KUTIPAN DOKUMEN →
- - -

Mengapa para nelayan tak berbondong-bondong mendatangi bank untuk mengajukan pinjaman? Bagaimanakah memperluas akses informasi pada semua rakyat kecil lainnya?

Mengurai Persoalan

La Udi adalah satu kisah sukses tentang mereka yang berhasil memanfaatkan dana kredit KUR. Ia adalah contoh kasus dari sedikit orang yang akhirnya sukses berwirausaha. Ia adalah anomali dari sebahagian besar nelayan Pulau Buton yang merasa tak perlu mengajukan pinjaman ke bank. 

Mengapa anomali? Sebab banyak di antara mereka yang merasa nyaman dengan keadaannya sebagai penangkap ikan di malam hari, dan di siang hari menjajakan ikan tersebut. Mereka tidak tertarik untuk mencoba sektor usaha lain demi meningkatkan pendapatan. Sejauh ini, mayoritas nelayan hanya fokus pada aspek produksi yakni penangkapan ikan saja.

Sejatinya, tak mengapa jika mereka memilih hidup hanya sebagai nelayan biasa yang hidup pas-pasan. Namun masalah akan mencuat ketika banyak di antara mereka yang kemudian memiliki kebutuhan seperti menyekolahkan anak ke luar daerah, biaya kesehatan, hingga keinginan untuk menunaikan ibadah haji. Di tengah demikian banyak kebutuhan, banyak yang kemudian mengambil jalan pintas untuk meminjam dana pada sejumlah tengkulak atau rentenir.

- - -

DAFTAR DATA →
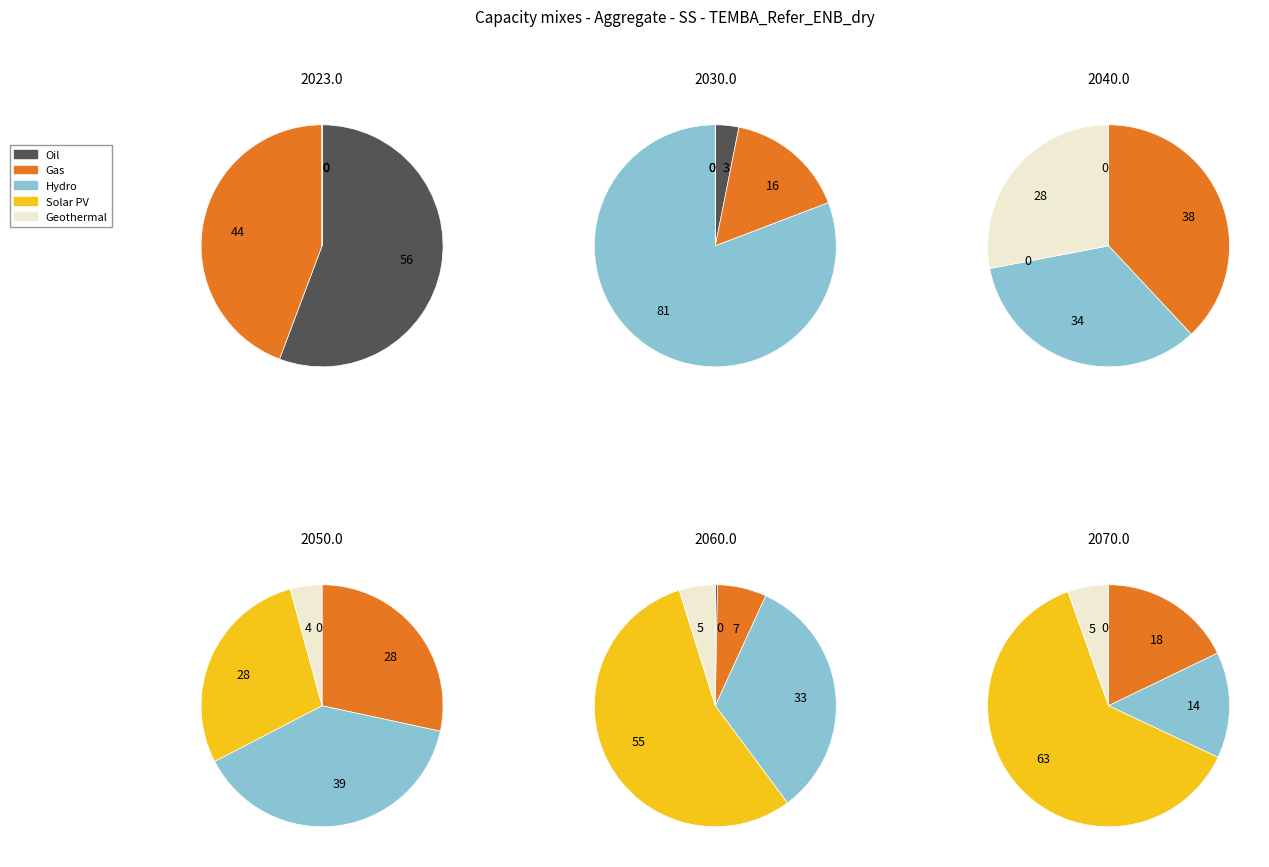

Count the number of slices in the pie.

5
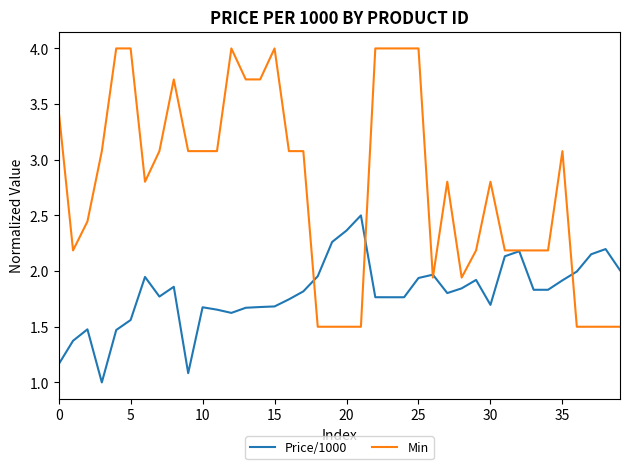

Is this an area chart (filled region under the line)?

No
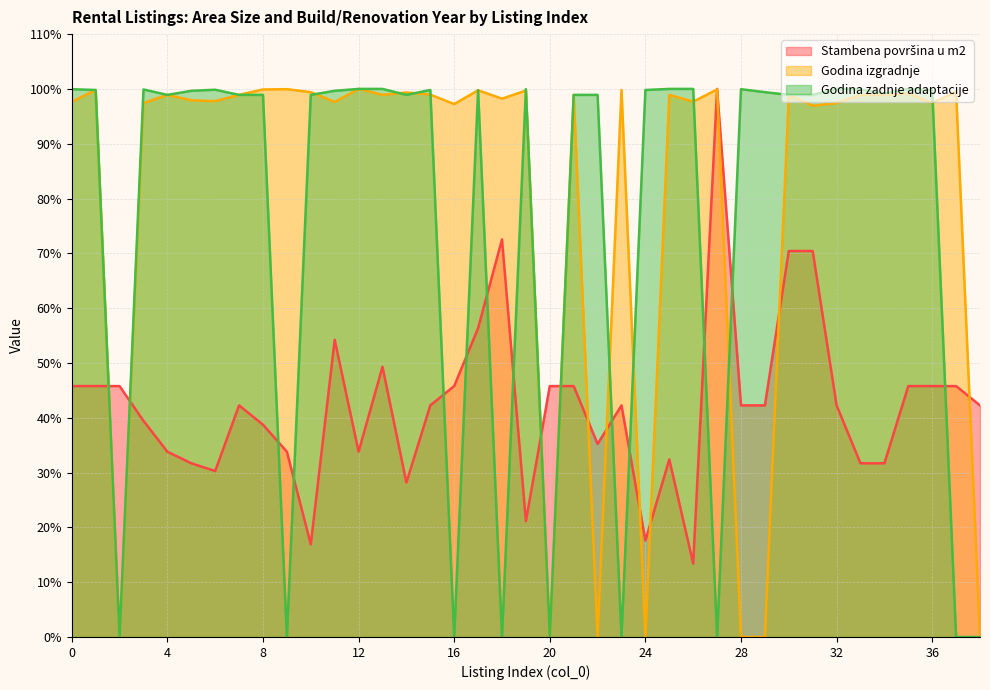

How many lines are shown in the chart?

3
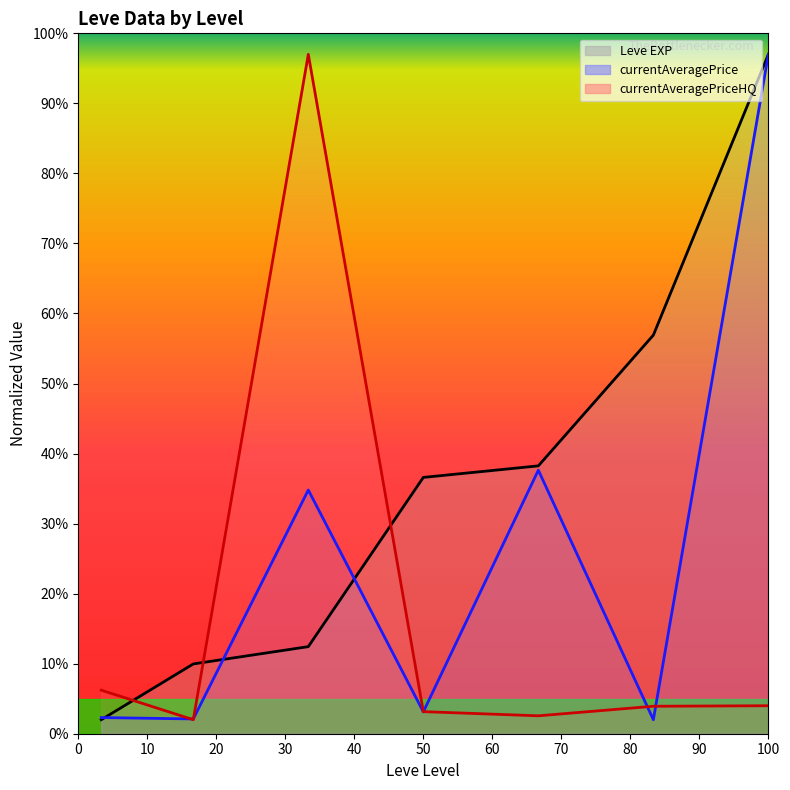

Which series changed the most between 20 and 30?

currentAveragePriceHQ (line)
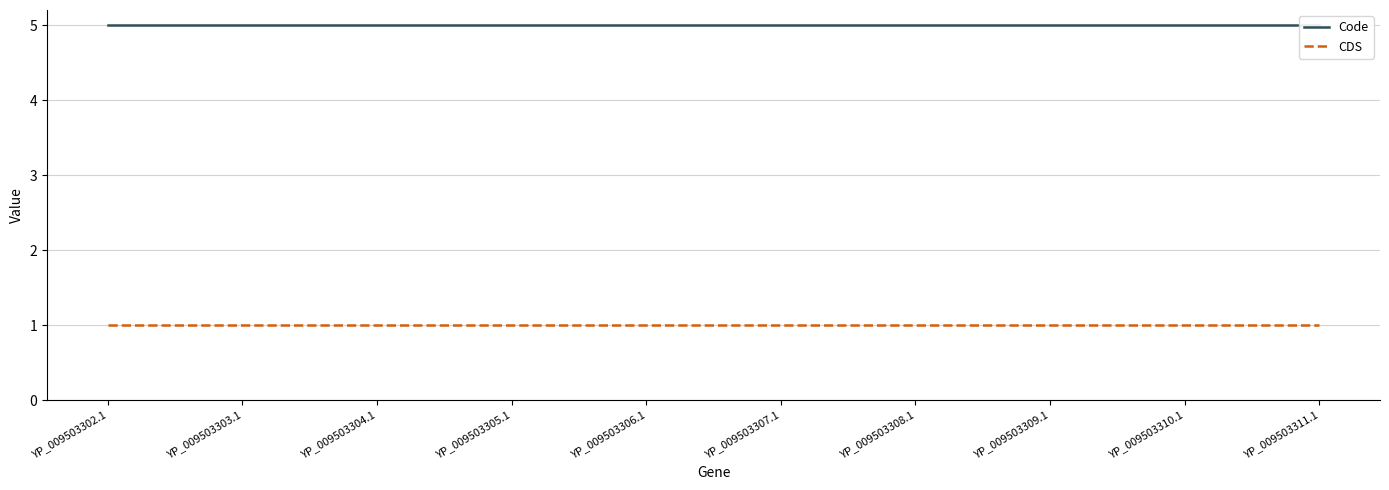

How many distinct data groups are displayed?

2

- - -

TUJUAN TUGAS →
Tuliskan lanjutan teks tentang nelayan Pulau Buton dan pinjaman bank di atas, dimulai setelah kalimat terakhirnya.

JAWABAN LATIHAN →
Ada aspek yang jauh lebih penting dan seakan lenyap di benak para nelayan yakni aspek kewirausahaan serta keberanian untuk mencoba peluang baru. Ketimbang terjerat oleh tengkulak atau rentenir, akan sangat berguna jika mereka mengajukan pinjaman kredit ke bank, yang kemudian digunakan sebagai modal untuk usaha tertentu. 

Namun, memperkenalkan spirit kewirausahaan jelas tidaklah semudah membalikkan telapak tangan. Para nelayan mesti diperkenalkan wawasan baru tentang kehidupan yang tidak hanya berkutat di area yang sama. Mereka mesti diperkenalkan dengan cara-cara baru untuk meningkatkan pendapatan. Mereka mesti beradaptasi dengan kultur baru yang tidak hanya berkutat dengan aspek produksi.

Nah, ini menjadi tantangan yang harus dipecahkan. Sebab meskipun pemerintah mengucurkan dana 20 hingga 30 triliun, namun jika tidak diiringi dengan kesiapan –dalam artian penguatan kapasitas-- rakyat kecil, maka upaya itu akan menjadi sia-sia.

Yang pasti, pembenahan atas semua persoalan ini mutlak harus menjadi prioritas bersama. Fakta menunjukkan bahwa usaha kecil menengah (UKM), sebagaimana usaha yang dikerjakan La Udi, berjumlah sekitar 55,8 juta di seluruh tanah air, yang merupakan 98,79 persen dari total usaha yang ada di Indonesia. 

Penting pula dicatat bahwa usaha mikro berhasil menyerap tenaga kerja hingga lebih seratus juta, atau setara dengan 90,12 persen dari semua usaha di tanah air. Dengan demikian, pembenahan atas masalah ini akan menyentuh hajat hidup jutaan orang, yang merupakan lapis terbesar dari piramida sistem sosial kita hari ini.

Apa yang Harus Dilakukan?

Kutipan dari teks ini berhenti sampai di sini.